Tarefa atribuída a: Nos registos, reproduza as linhas que começam na linha com "### Code Quality" e seguem até à linha com "- **Recovery Time**: 4.2 minutes", ambas incluídas, trocando "Coverage" por "Scope" e mantendo tudo o resto inalterado.

Excerto para leitura:
****************

Olha lá mulher casada
teu marido adromeceu?
Chega aqui tua regueifa
chega aqui que mando eu

Ó fromiga fromigueta
nunca te bi a fumar
a cigarra branquipreta
passa o estio a esfumaçar

Era um chato lá envaixo
munto daba que coçar
deile um murro nos tomates
e fartei-me de saltar.



Óvrigadinho. Caramulo, tarde de 25 de Maio de 2006

Meia Pálpebra

Duas intensas sessões de trabalho (reportagem de manhã, estúdio depois de almoço) não impediram, antes propiciaram, o usufruto do descanso ao sol das três da tarde.
O sol acontecia largo, abundante e total como o ar, sendo a causa mais forte da realidade. Ao perto como ao longe, o mundo parecia inocente como um bebé descomunal.

****************

Imagens renderizadas com o texto-fonte:
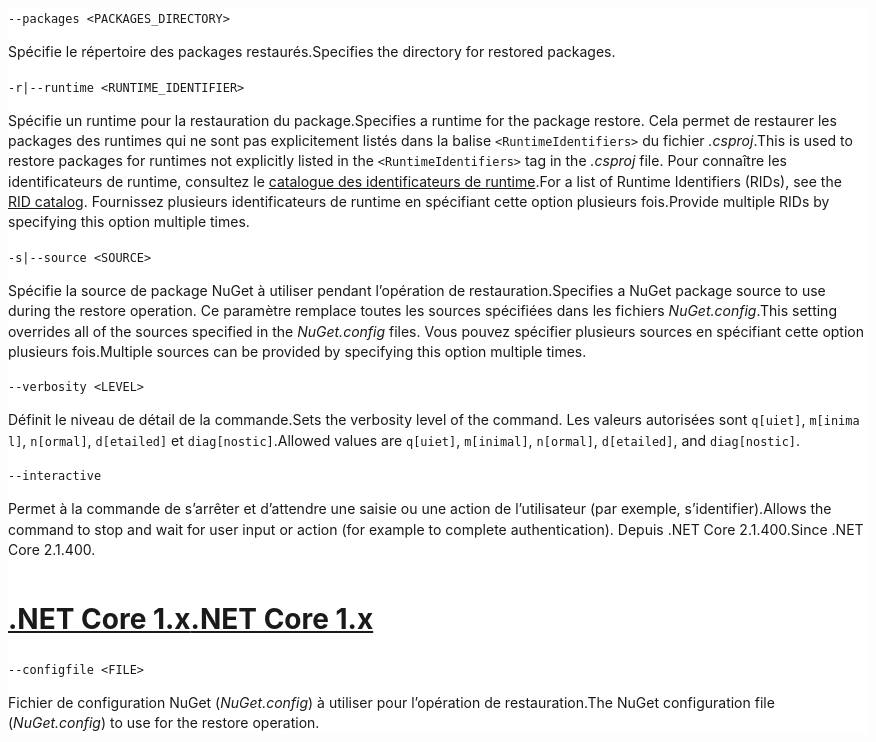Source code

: `--packages <PACKAGES_DIRECTORY>`

<span data-ttu-id="44f55-143">Spécifie le répertoire des packages restaurés.</span><span class="sxs-lookup"><span data-stu-id="44f55-143">Specifies the directory for restored packages.</span></span>

`-r|--runtime <RUNTIME_IDENTIFIER>`

<span data-ttu-id="44f55-144">Spécifie un runtime pour la restauration du package.</span><span class="sxs-lookup"><span data-stu-id="44f55-144">Specifies a runtime for the package restore.</span></span> <span data-ttu-id="44f55-145">Cela permet de restaurer les packages des runtimes qui ne sont pas explicitement listés dans la balise `<RuntimeIdentifiers>` du fichier *.csproj*.</span><span class="sxs-lookup"><span data-stu-id="44f55-145">This is used to restore packages for runtimes not explicitly listed in the `<RuntimeIdentifiers>` tag in the *.csproj* file.</span></span> <span data-ttu-id="44f55-146">Pour connaître les identificateurs de runtime, consultez le [catalogue des identificateurs de runtime](../rid-catalog.md).</span><span class="sxs-lookup"><span data-stu-id="44f55-146">For a list of Runtime Identifiers (RIDs), see the [RID catalog](../rid-catalog.md).</span></span> <span data-ttu-id="44f55-147">Fournissez plusieurs identificateurs de runtime en spécifiant cette option plusieurs fois.</span><span class="sxs-lookup"><span data-stu-id="44f55-147">Provide multiple RIDs by specifying this option multiple times.</span></span>

`-s|--source <SOURCE>`

<span data-ttu-id="44f55-148">Spécifie la source de package NuGet à utiliser pendant l’opération de restauration.</span><span class="sxs-lookup"><span data-stu-id="44f55-148">Specifies a NuGet package source to use during the restore operation.</span></span> <span data-ttu-id="44f55-149">Ce paramètre remplace toutes les sources spécifiées dans les fichiers *NuGet.config*.</span><span class="sxs-lookup"><span data-stu-id="44f55-149">This setting overrides all of the sources specified in the *NuGet.config* files.</span></span> <span data-ttu-id="44f55-150">Vous pouvez spécifier plusieurs sources en spécifiant cette option plusieurs fois.</span><span class="sxs-lookup"><span data-stu-id="44f55-150">Multiple sources can be provided by specifying this option multiple times.</span></span>

`--verbosity <LEVEL>`

<span data-ttu-id="44f55-151">Définit le niveau de détail de la commande.</span><span class="sxs-lookup"><span data-stu-id="44f55-151">Sets the verbosity level of the command.</span></span> <span data-ttu-id="44f55-152">Les valeurs autorisées sont `q[uiet]`, `m[inimal]`, `n[ormal]`, `d[etailed]` et `diag[nostic]`.</span><span class="sxs-lookup"><span data-stu-id="44f55-152">Allowed values are `q[uiet]`, `m[inimal]`, `n[ormal]`, `d[etailed]`, and `diag[nostic]`.</span></span>

`--interactive`

<span data-ttu-id="44f55-153">Permet à la commande de s’arrêter et d’attendre une saisie ou une action de l’utilisateur (par exemple, s’identifier).</span><span class="sxs-lookup"><span data-stu-id="44f55-153">Allows the command to stop and wait for user input or action (for example to complete authentication).</span></span> <span data-ttu-id="44f55-154">Depuis .NET Core 2.1.400.</span><span class="sxs-lookup"><span data-stu-id="44f55-154">Since .NET Core 2.1.400.</span></span>

# <a name="net-core-1xtabnetcore1x"></a>[<span data-ttu-id="44f55-155">.NET Core 1.x</span><span class="sxs-lookup"><span data-stu-id="44f55-155">.NET Core 1.x</span></span>](#tab/netcore1x)

`--configfile <FILE>`

<span data-ttu-id="44f55-156">Fichier de configuration NuGet (*NuGet.config*) à utiliser pour l’opération de restauration.</span><span class="sxs-lookup"><span data-stu-id="44f55-156">The NuGet configuration file (*NuGet.config*) to use for the restore operation.</span></span>
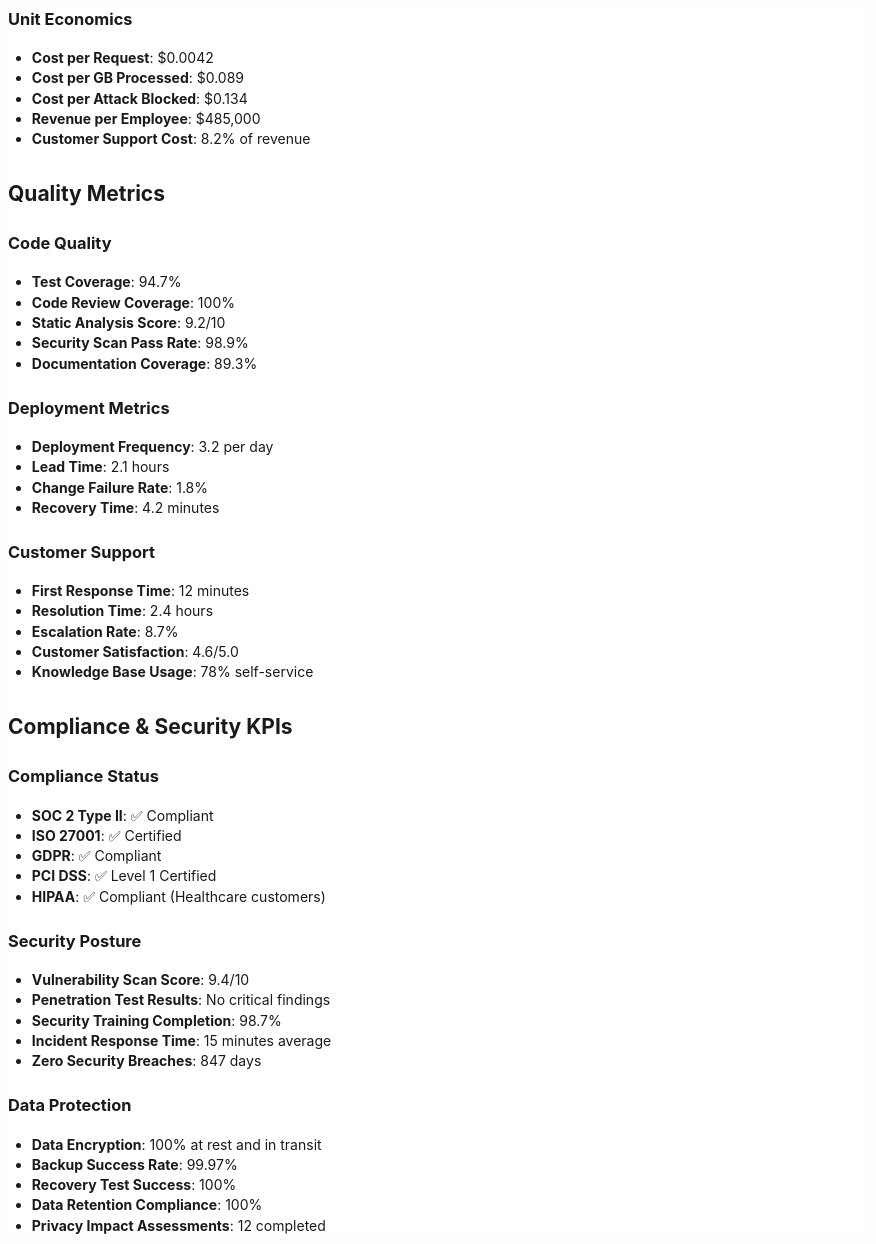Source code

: ### Unit Economics
- **Cost per Request**: $0.0042
- **Cost per GB Processed**: $0.089
- **Cost per Attack Blocked**: $0.134
- **Revenue per Employee**: $485,000
- **Customer Support Cost**: 8.2% of revenue

## Quality Metrics

### Code Quality
- **Test Coverage**: 94.7%
- **Code Review Coverage**: 100%
- **Static Analysis Score**: 9.2/10
- **Security Scan Pass Rate**: 98.9%
- **Documentation Coverage**: 89.3%

### Deployment Metrics
- **Deployment Frequency**: 3.2 per day
- **Lead Time**: 2.1 hours
- **Change Failure Rate**: 1.8%
- **Recovery Time**: 4.2 minutes

### Customer Support
- **First Response Time**: 12 minutes
- **Resolution Time**: 2.4 hours
- **Escalation Rate**: 8.7%
- **Customer Satisfaction**: 4.6/5.0
- **Knowledge Base Usage**: 78% self-service

## Compliance & Security KPIs

### Compliance Status
- **SOC 2 Type II**: ✅ Compliant
- **ISO 27001**: ✅ Certified
- **GDPR**: ✅ Compliant
- **PCI DSS**: ✅ Level 1 Certified
- **HIPAA**: ✅ Compliant (Healthcare customers)

### Security Posture
- **Vulnerability Scan Score**: 9.4/10
- **Penetration Test Results**: No critical findings
- **Security Training Completion**: 98.7%
- **Incident Response Time**: 15 minutes average
- **Zero Security Breaches**: 847 days

### Data Protection
- **Data Encryption**: 100% at rest and in transit
- **Backup Success Rate**: 99.97%
- **Recovery Test Success**: 100%
- **Data Retention Compliance**: 100%
- **Privacy Impact Assessments**: 12 completed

****************

Tarefa atribuída b: No excerto, indique os adjetivos que qualificam o sol na frase iniciada por "O sol acontecia".

Resposta escrita a:
### Code Quality
- **Test Scope**: 94.7%
- **Code Review Scope**: 100%
- **Static Analysis Score**: 9.2/10
- **Security Scan Pass Rate**: 98.9%
- **Documentation Scope**: 89.3%

### Deployment Metrics
- **Deployment Frequency**: 3.2 per day
- **Lead Time**: 2.1 hours
- **Change Failure Rate**: 1.8%
- **Recovery Time**: 4.2 minutes

Resposta escrita b: largo, abundante, total